German Style Beers: Hefeweizen
Hefeweizen is a German wheat beer hailing from Bavaria. The name itself translates to Yeast (Hefe) Wheat (Weizen); a fitting name for an unfiltered wheat beer. The unfiltered yeast and wheat give hefeweizens a hazy appearance and a slightly bitter flavor. Both of these attributes make it one of the most popular beers in the world, and has retained its popularity for nearly 500 years.

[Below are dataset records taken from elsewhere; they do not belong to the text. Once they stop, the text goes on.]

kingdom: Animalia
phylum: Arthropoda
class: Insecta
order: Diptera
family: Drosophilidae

When hefeweizens were first brewed in the 1500s, German beer Purity Laws almost hindered its success. These laws stated that the only ingredients allowed in brewing were barley, hops and water. Hefeweizens, however, require yeast. These laws were designed to keep beer crafting financially accessible, and to protect consumers from harmful adjuncts intended for beer preservation. Brewers were not satisfied by the Purity Law and felt the limited ingredients produced a lower quality beer with bad flavors. Many brewers began brewing beers with malted barley or other adjuncts to improve the flavor, an act many considered rebellious. Eventually, these illegal beers caught the attention of the royal family who passed a mandate allowing a single brewery in Bavaria to brew it.

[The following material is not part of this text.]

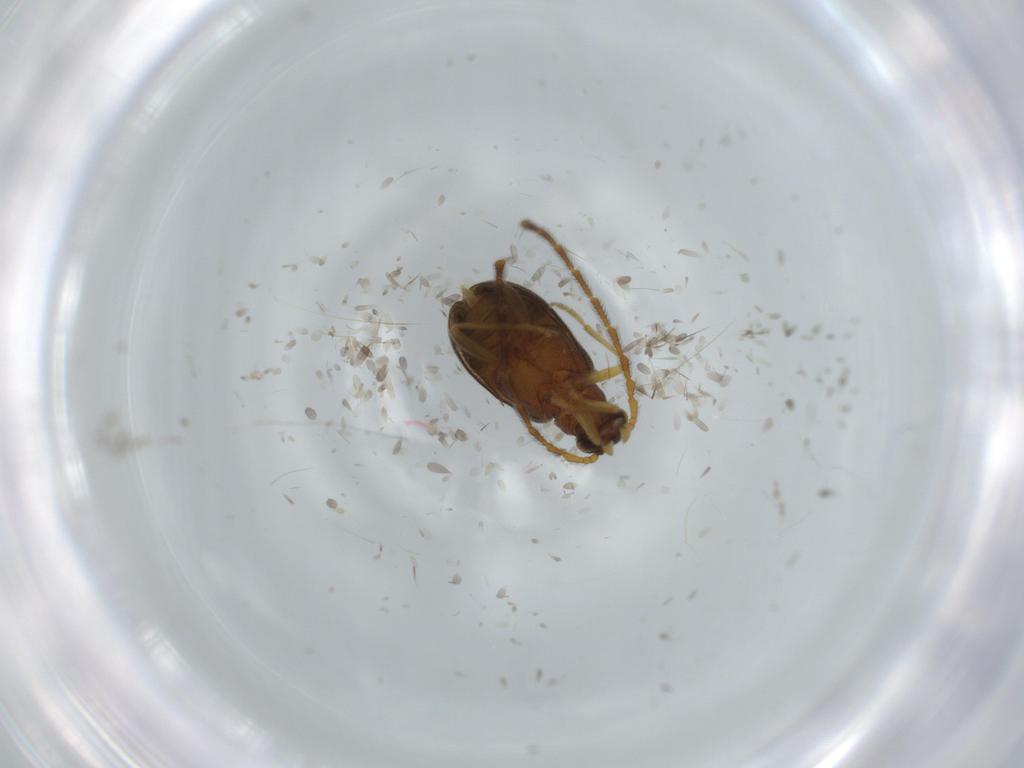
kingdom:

Hefeweizens are different than other beers due to the fact that they are brewed with a substantial amount of wheat. Roughly 50-70% of the raw material is wheat malt, and the rest is barley malt. Wheat beers in Germany are called Weissbiers, and hefeweizen is one of four subcategories. Kristallweizen is a very clear beer due to its high filtration, while dunkelweizen is a very dark heavy beer. Weizenbock is a malty, strong beer that combines various styles, and is the heartiest of the four wheat beers. Hefeweizen, however, is by far the most popular due to its refreshing taste.

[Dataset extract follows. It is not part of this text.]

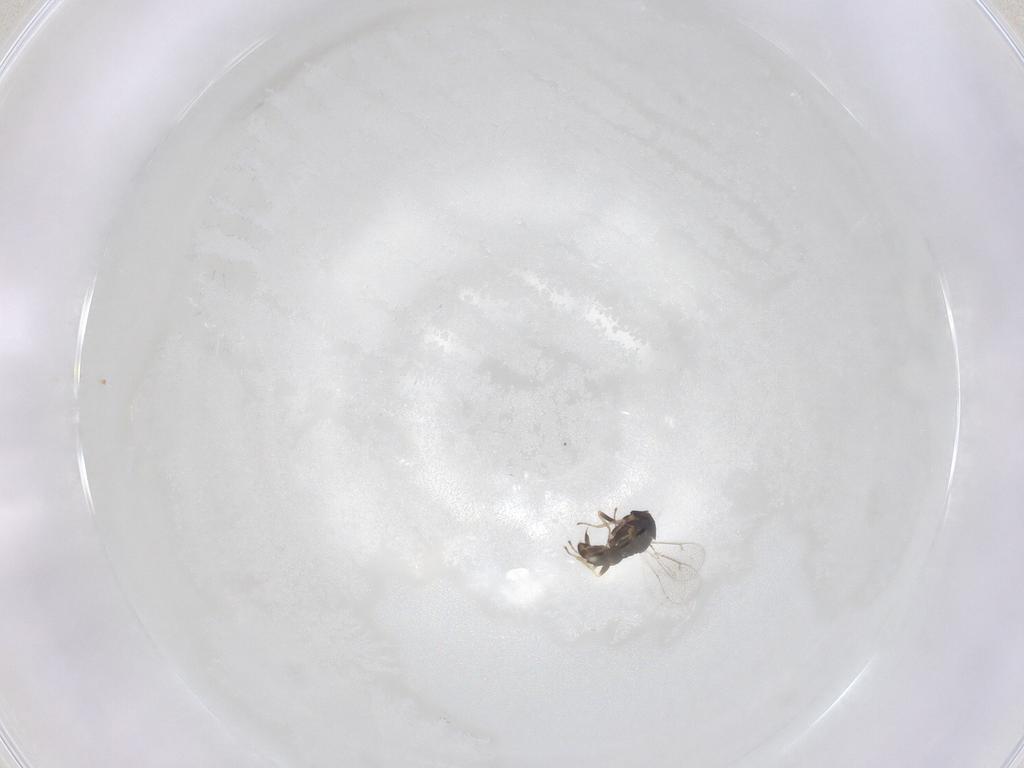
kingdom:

Although Hefeweizens are German in origin, they were made popular in the United States by way of German immigrants. The recipe has changed slightly since its introduction to American brewers, primarily due to the different strains of yeast. American yeast strains result in a much maltier hefeweizen than those brewed in Germany. American brewers also added hops and malt to their brews, furthering the flavor divide between the original and the American interpretation.